Somalia: SYL Hotel Siege Ends, All Militants Killed
Facts
- Somali security forces on Friday killed the al-Shabab gunmen who seized a popular SYL Hotel located near the presidential palace in Somalia's capital, Mogadishu, for 13 hours.1
- All five militants were killed, along with three government soldiers. During the siege that began Thursday evening, 27 people were also injured, mostly civilians.2
- Several al-Shabab fighters reportedly attacked the hotel at around 9:45 p.m. local time, minutes after two explosions rocked the city, one of which allegedly destroyed the hotel's perimeter wall.3
- Al-Shabab, affiliated with al-Qaida and designated as a terrorist organization by the US, has previously targeted multiple hotels in Somalia. In 2022, it attacked the Villa Rays hotel and killed at least 14 people.4
- Pres. Hassan Sheikh Mohamud has declared 'total war' against al-Shabab, which controls large swathes of territory in central and southern Somalia. Scores of US airstrikes have also targeted its sites recently.5
- However, the militants reportedly regained control last week after government forces and local militias withdrew from the central Mudug region allegedly due to unpaid salaries, bribery, and internal political discord.6
Sources: 1Al Jazeera, 2VOA, 3The National, 4BBC News, 5Africa News and 6Hiiraan.
Narratives
- Pro-establishment narrative, as provided by The Somali Digest. This latest assault in a highly secured area in Mogadishu further indicates that al-Shabab has infiltrated the Somali state machinery, something that has been feared since an insider attack in Camp Gordon. Somalia must urgently review its security protocols and processes, and the international community must boost its support for the country to defeat terrorism.

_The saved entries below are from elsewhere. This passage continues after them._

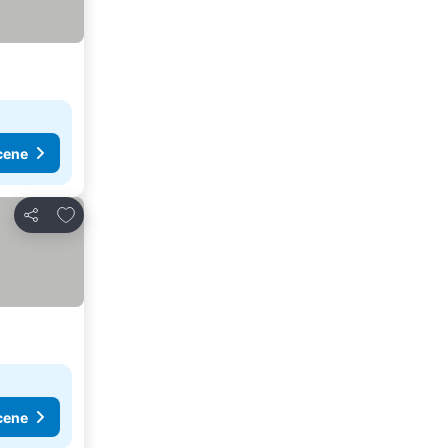
cene
Dodati u favorite
Deli
cene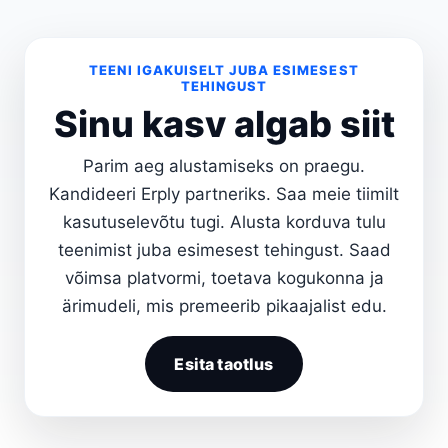
TEENI IGAKUISELT JUBA ESIMESEST
TEHINGUST
Sinu kasv algab siit
Parim aeg alustamiseks on praegu.
Kandideeri Erply partneriks. Saa meie tiimilt
kasutuselevõtu tugi. Alusta korduva tulu
teenimist juba esimesest tehingust. Saad
võimsa platvormi, toetava kogukonna ja
ärimudeli, mis premeerib pikaajalist edu.
Esita taotlus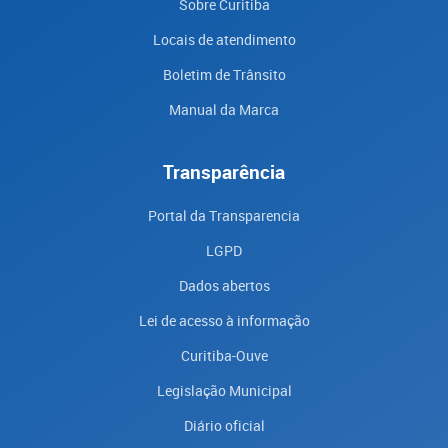
Sobre Curitiba
Locais de atendimento
Boletim de Trânsito
Manual da Marca
Transparência
Portal da Transparencia
LGPD
Dados abertos
Lei de acesso à informação
Curitiba-Ouve
Legislação Municipal
Diário oficial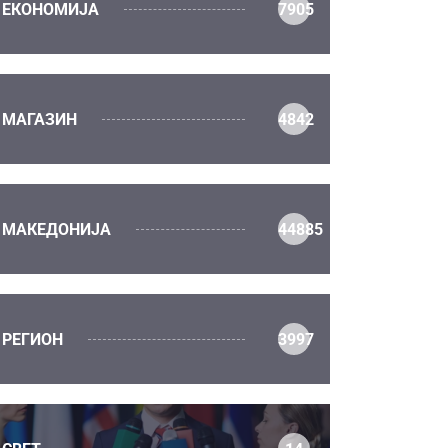
ЕКОНОМИЈА
7905
МАГАЗИН
4842
МАКЕДОНИЈА
44885
РЕГИОН
3997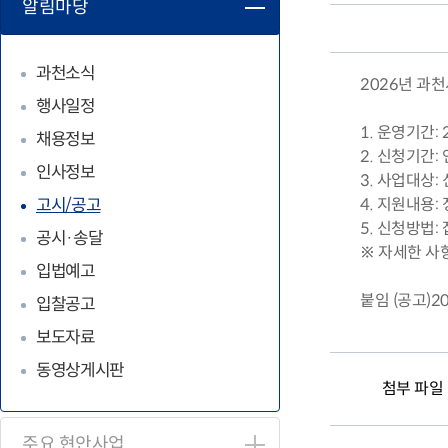
알림마당
공
고
과천소식
상
2026년 과
행사일정
세
1. 운영기간: 20
채용정보
보
2. 신청기간:
인사정보
3. 사업대상:
기
4. 지원내용:
고시/공고
5. 신청방법: 
공시·송달
※ 자세한 사
입법예고
붙임 (공고)2
입찰공고
보도자료
동영상게시판
첨부 파일
주요 현안사업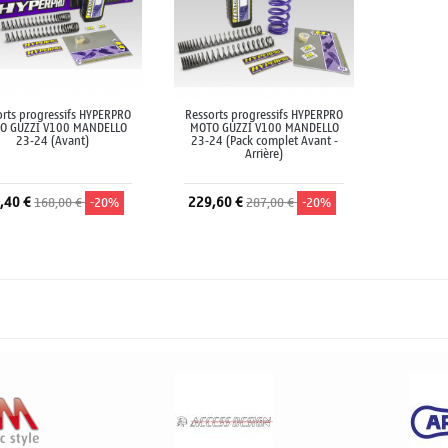
orts progressifs HYPERPRO
Ressorts progressifs HYPERPRO
O GUZZI V100 MANDELLO
MOTO GUZZI V100 MANDELLO
23-24 (Avant)
23-24 (Pack complet Avant -
Arrière)
,40 €
229,60 €
168,00 €
-20%
287,00 €
-20%
Ajouter au panier
Ajouter au panier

- Establishment-critical narrative, as provided by The Grayzone. Before the 2006 US and UK-backed Ethiopian invasion of Somalia that sent the country into a death spiral, al-Shabab was a non-violent political party. In pursuit of global military expansion, the West — with Pres. Hassan Sheikh Mohamud as its proxy — has yet again helped cause the problems it's now trying to 'fix.' The last thing needed is more Western meddling.